Task material Block Start

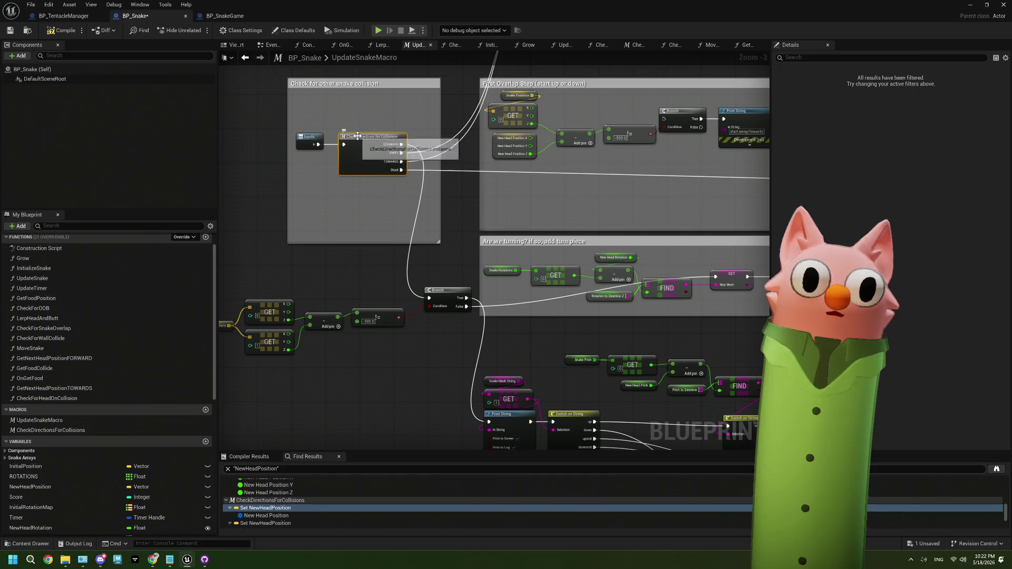
pyautogui.moveTo(431, 172); pyautogui.dragTo(331, 206)
pyautogui.scroll(-2, 580, 152)
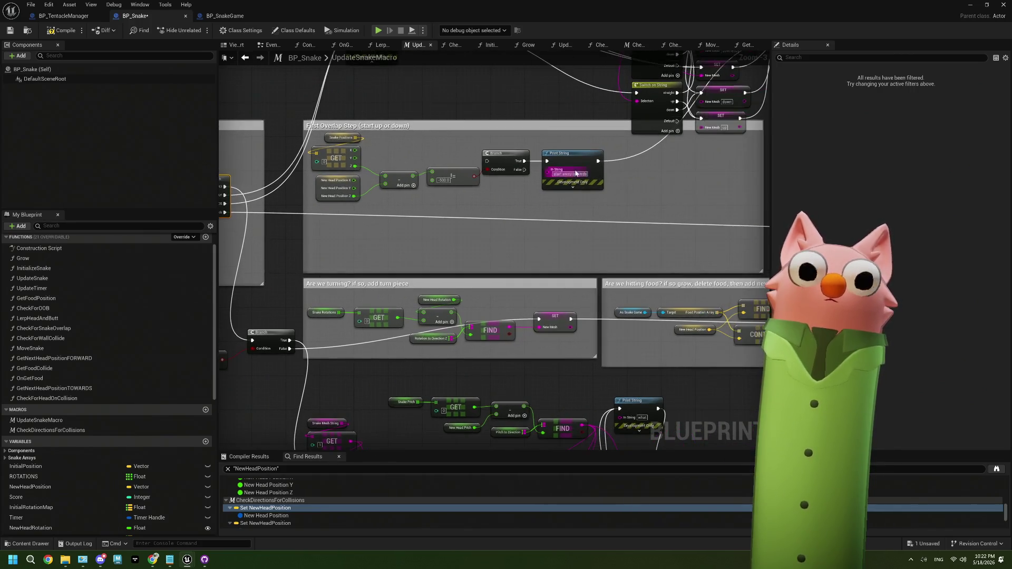
pyautogui.scroll(2, 504, 296)
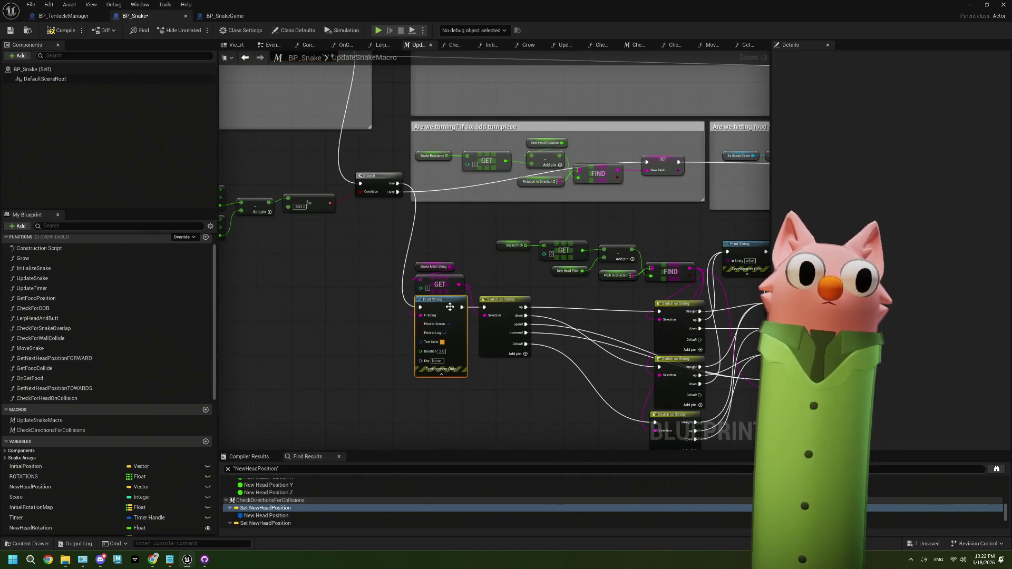
pyautogui.click(449, 307)
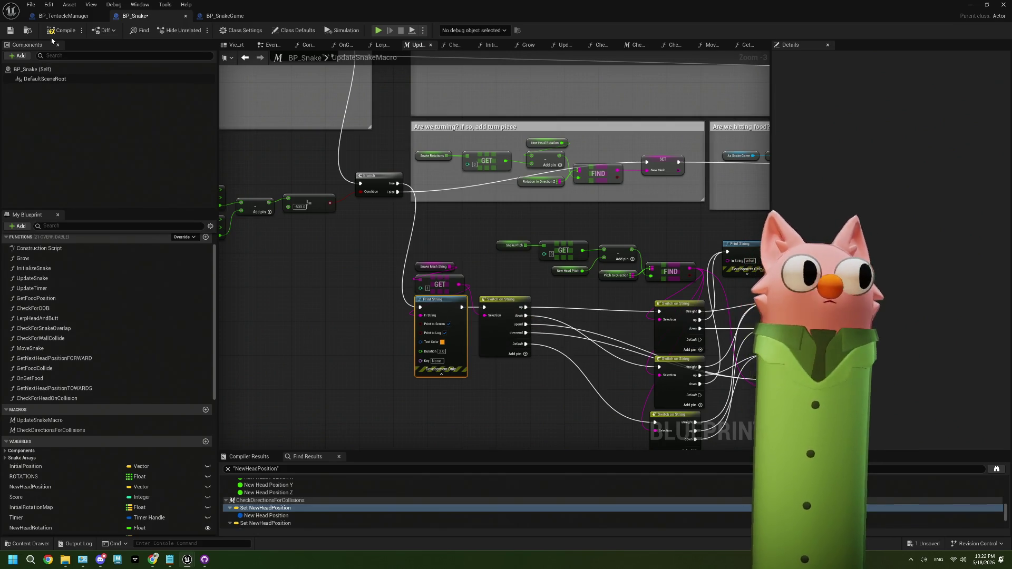
# Save BP_Snake, open the Blueprint Debugger and return to the BP_SnakeGame event graph
pyautogui.press('ctrl+s')
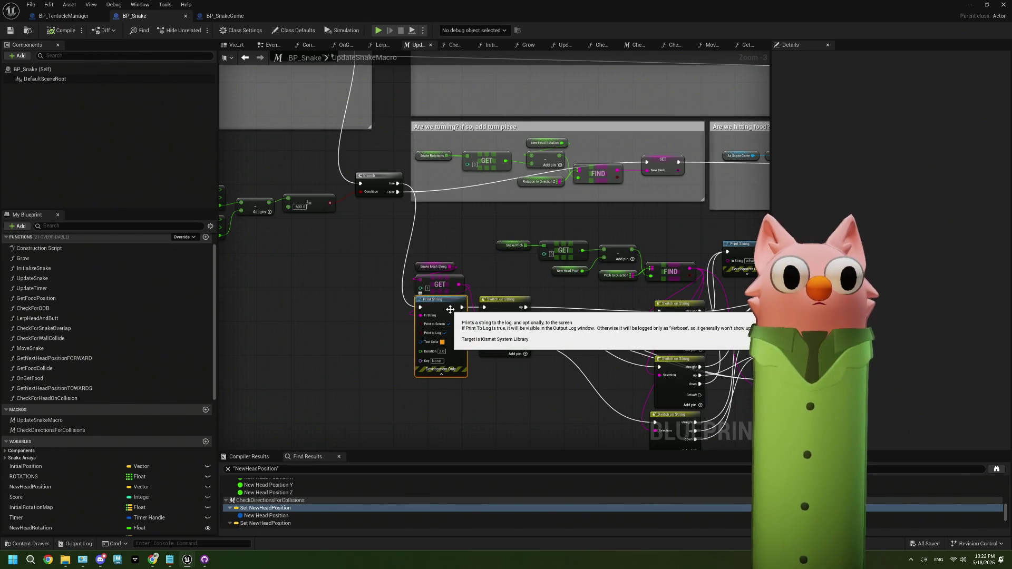
pyautogui.click(115, 4)
pyautogui.click(143, 26)
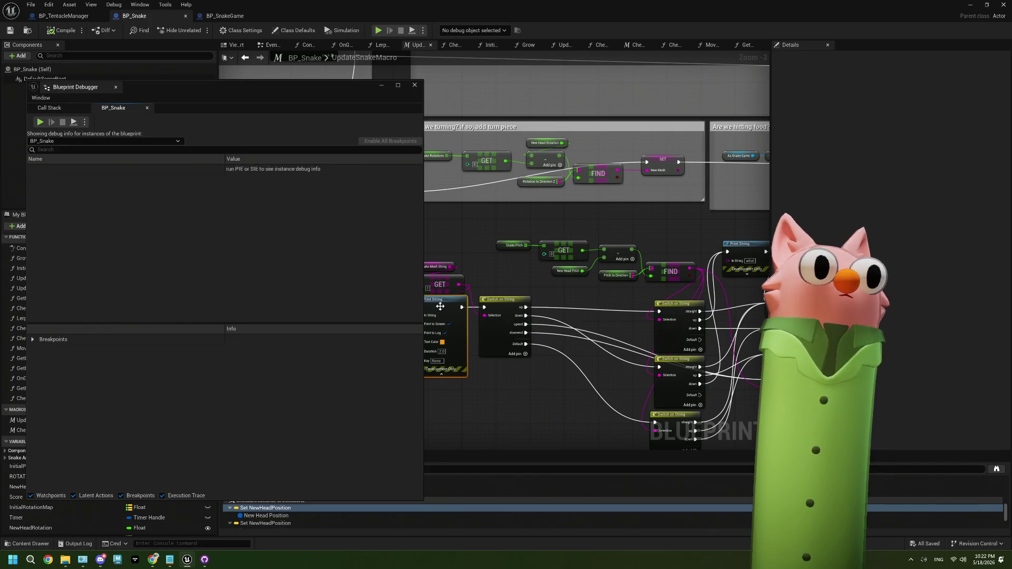
pyautogui.rightClick(442, 310)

Task material Block End

**What you need to do:**
Pick each line holding "scroll" out of the entries above and return it.

**Response area:**
pyautogui.scroll(-2, 580, 152)
pyautogui.scroll(2, 504, 296)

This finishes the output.